L'activiste belgo-iranienne Darya Safai, nouvelle égérie de la N-VA?

La N-VA l’a annoncé le week-end dernier: l’activiste belgo-iranienne Darya Safai va rejoindre les rangs des nationalistes flamands. Une nouvelle recrue qui réjouit Bart De Wever et Theo Francken. Pour comprendre pourquoi, il faut d’abord revenir sur son parcours. Darya Safai est arrivée en Belgique en 1999 en tant que réfugiée. Elle avait alors fui l’Iran, où elle avait été emprisonnée pour avoir participé à des manifestations d’étudiants.

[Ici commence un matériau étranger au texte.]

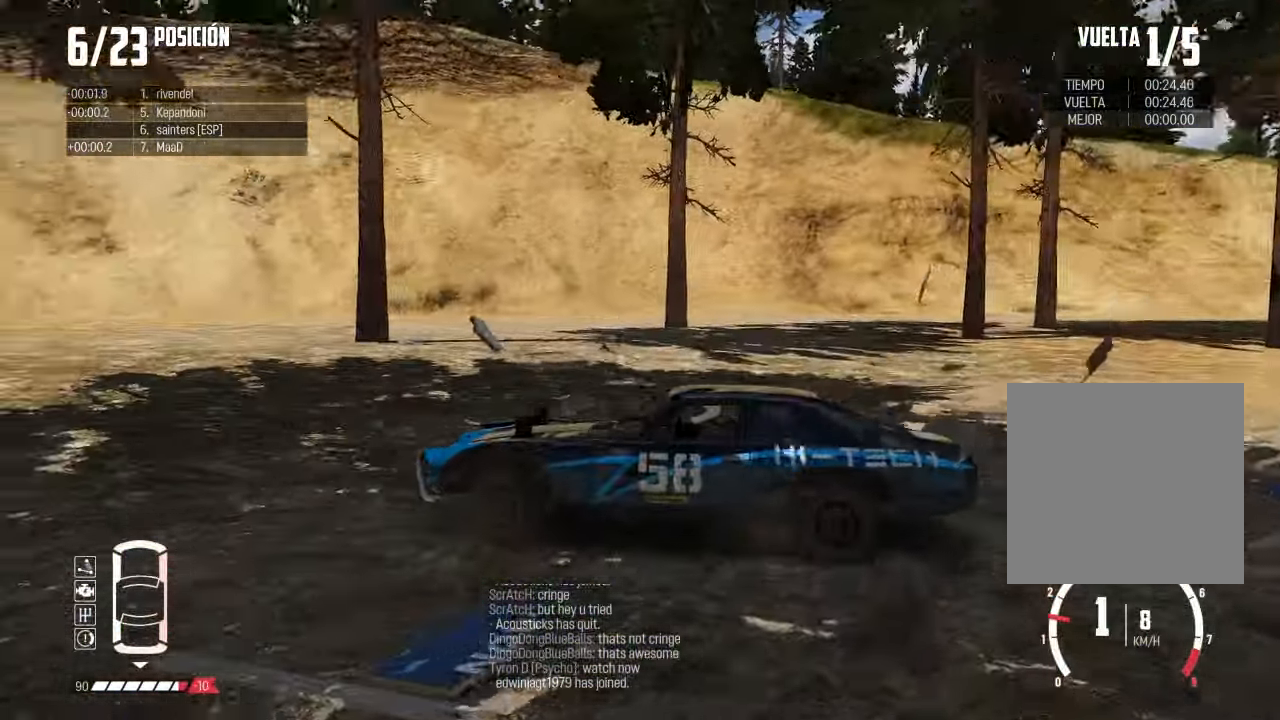
{"buttons": [], "left_stick": "right", "right_stick": "center", "events": []}
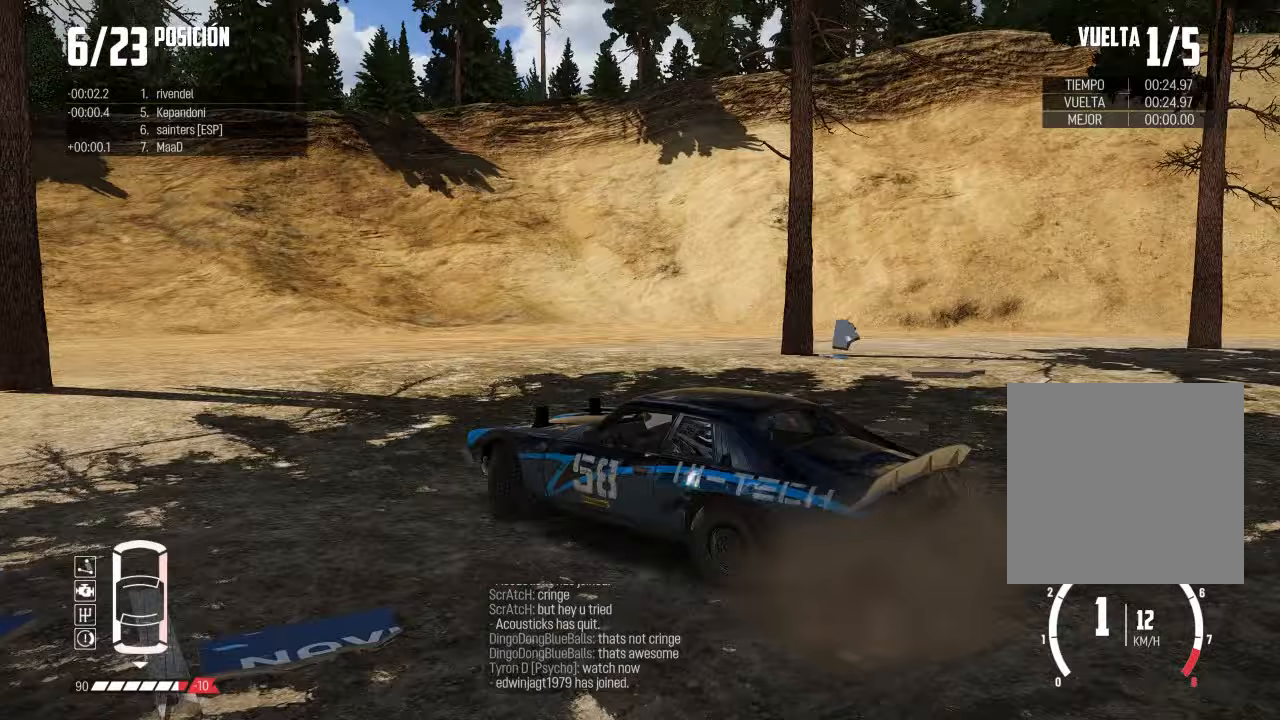
{"buttons": [], "left_stick": "right", "right_stick": "center", "events": []}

Militante pour le droit des femmes

A Anvers, elle exerce son métier de dentiste, mais c’est surtout en militant pour le droit des femmes qu’elle se démarque. Le monde entier la découvre d’ailleurs aux Jeux Olympiques de Rio lorsque, depuis le public, elle agite une grande banderole demandant l’ouverture des stades aux femmes iraniennes. Un acte qu’elle réitère en Italie et en Pologne, où elle est interpellée, sous l’oeil des caméras. Darya Safai se fait un nom.

Elle est invitée au Parlement européen et sur des plateaux de télévision. On se rappellera d’ailleurs de son intervention musclée sur la Une en 2016: elle s’en était alors directement pris à la présidente du Sénat, Christine Defraigne, qui s’était voilée lors d’une visite officielle en Iran. 

Des apparitions médiatiques qui ont de quoi séduire la N-VA, qui tentait depuis plusieurs mois de l’embarquer dans ses rangs. Elle avait d’ailleurs été récompensée en 2016 par le Ebbenhouten Spoor, une sorte de prix du mérite attribué par la N-VA à un nouvel-arrivant. Son recrutement par le parti nationaliste flamand vient à point nommé. Car l’activiste de 42 ans possède tous les atouts pour conforter les politiques identitaire et migratoires de la N-VA.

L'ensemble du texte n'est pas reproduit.